2 KiB
Code editing benchmarks for OpenAI's "1106" models
OpenAI just released a new version of GPT-4 Turbo.
This new model is intended to reduce the "lazy coding" that has been widely observed with the previous gpt-1106-preview
model:
Today, we are releasing an updated GPT-4 Turbo preview model, gpt-4-0125-preview. This model completes tasks like code generation more thoroughly than the previous preview model and is intended to reduce cases of “laziness” where the model doesn’t complete a task.
With that in mind, I've been benchmarking the new model using aider's existing lazy coding benchmark.
Benchmark results
These results are currently preliminary, and will be updated as additional benchmark runs complete.
The new gpt-4-0125-preview
model produces mixed results on the
lazy coding benchmark as compared to the November gpt-4-1106-preview
model:
- It performs much worse when using the unified diffs code editign format.

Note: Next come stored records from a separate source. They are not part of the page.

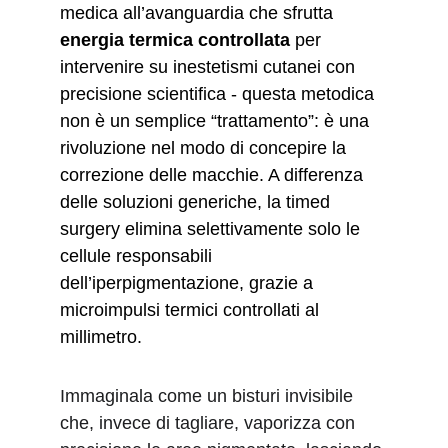
medica all’avanguardia che sfrutta 
energia termica controllata
 per 
intervenire su inestetismi cutanei con 
precisione scientifica - questa metodica 
non è un semplice “trattamento”: è una 
rivoluzione nel modo di concepire la 
correzione delle macchie. A differenza 
delle soluzioni generiche, la timed 
surgery elimina selettivamente solo le 
cellule responsabili 
dell’iperpigmentazione, grazie a 
microimpulsi termici controllati al 
millimetro.
Immaginala come un bisturi invisibile 
che, invece di tagliare, vaporizza con 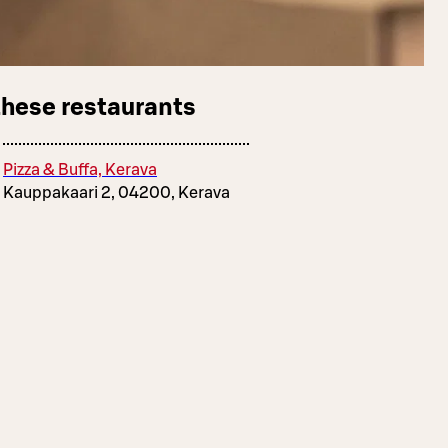
these restaurants
Pizza & Buffa, Kerava
Kauppakaari 2, 04200, Kerava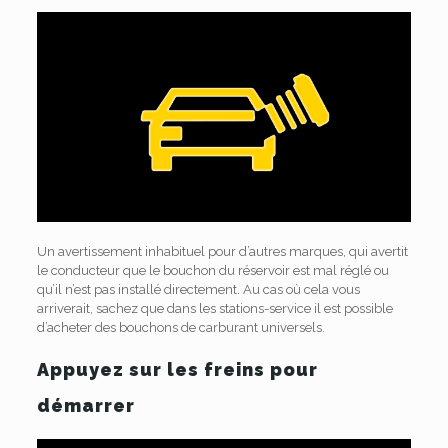
Un avertissement inhabituel pour d’autres marques, qui avertit
le conducteur que le bouchon du réservoir est mal réglé ou
qu’il n’est pas installé directement. Au cas où cela vous
arriverait, sachez que dans les stations-service il est possible
d’acheter des bouchons de carburant universels.
Appuyez sur les freins pour
démarrer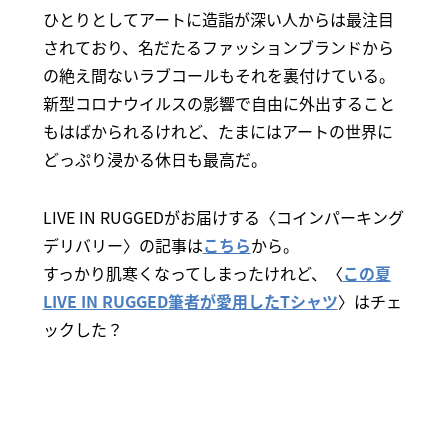
ひとりとしてアートに造詣が深い人からは最注目
されており、名だたるファッションブランドから
の絶え間ないラブコールもそれを裏付けている。
新型コロナウイルスの影響で自由に外出すること
もはばかられるけれど、たまにはアートの世界に
どっぷり浸かる休日も最高だ。
LIVE IN RUGGEDがお届けする〈コインパーキング
デリバリー〉の記事は
こちら
から。
すっかり肌寒くなってしまったけれど、〈
この夏
LIVE IN RUGGED筆者が愛用したTシャツ
〉はチェ
ックした？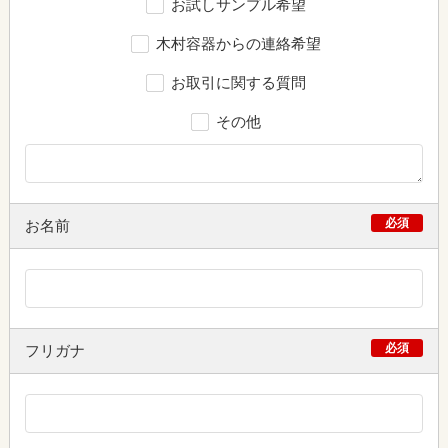
お試しサンプル希望
木村容器からの連絡希望
お取引に関する質問
その他
必須
お名前
必須
フリガナ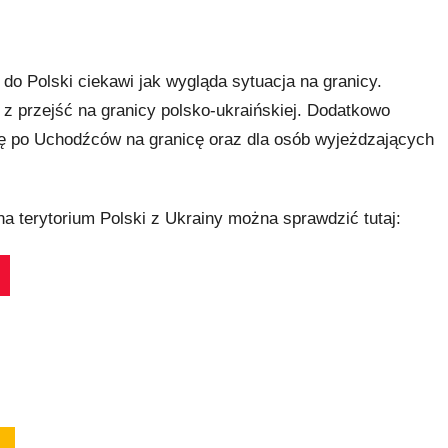
o Polski ciekawi jak wygląda sytuacja na granicy.
 przejść na granicy polsko-ukraińskiej. Dodatkowo
się po Uchodźców na granicę oraz dla osób wyjeżdzających
na terytorium Polski z Ukrainy można sprawdzić tutaj: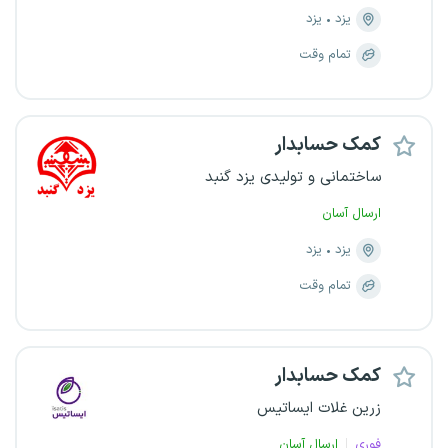
یزد
یزد
تمام وقت
کمک حسابدار
ساختمانی و تولیدی یزد گنبد
ارسال آسان
یزد
یزد
تمام وقت
کمک حسابدار
زرین غلات ایساتیس
فوری
ارسال آسان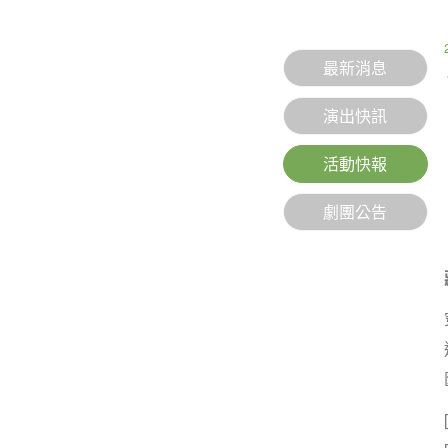
最新消息
演出快訊
活動快報
劇團公告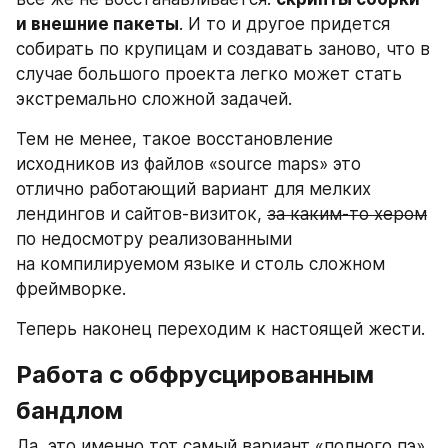
и внешние пакеты
. И то и другое придется 
собирать по крупицам и создавать заново, что в 
случае большого проекта легко может стать 
экстремально сложной задачей.
Тем не менее, такое восстановление 
исходников из файлов «source maps» это 
отлично работающий вариант для мелких 
лендингов и сайтов-визиток, 
за каким-то хером
по недосмотру реализованными 
на компилируемом языке и столь сложном 
фреймворке.
Теперь наконец переходим к настоящей жести.
Работа с обфрусцированным 
бандлом
Да, это именно тот самый вариант «полного пэ»,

- Using aider's older SEARCH/REPLACE block editing format, the new January model outperfoms the older November model. But it still performs worse than both models using unified diffs.
Related reports
This is one in a series of reports that use the aider benchmarking suite to assess and compare the code editing capabilities of OpenAI's GPT models. You can review the other reports for additional information:
- GPT code editing benchmarks evaluates the March and June versions of GPT-3.5 and GPT-4.
- Code editing benchmarks for OpenAI's "1106" models.
- Aider's lazy coding benchmark.
Updates
Last updated 11/14/23. OpenAI has relaxed rate limits so these results are no longer considered preliminary.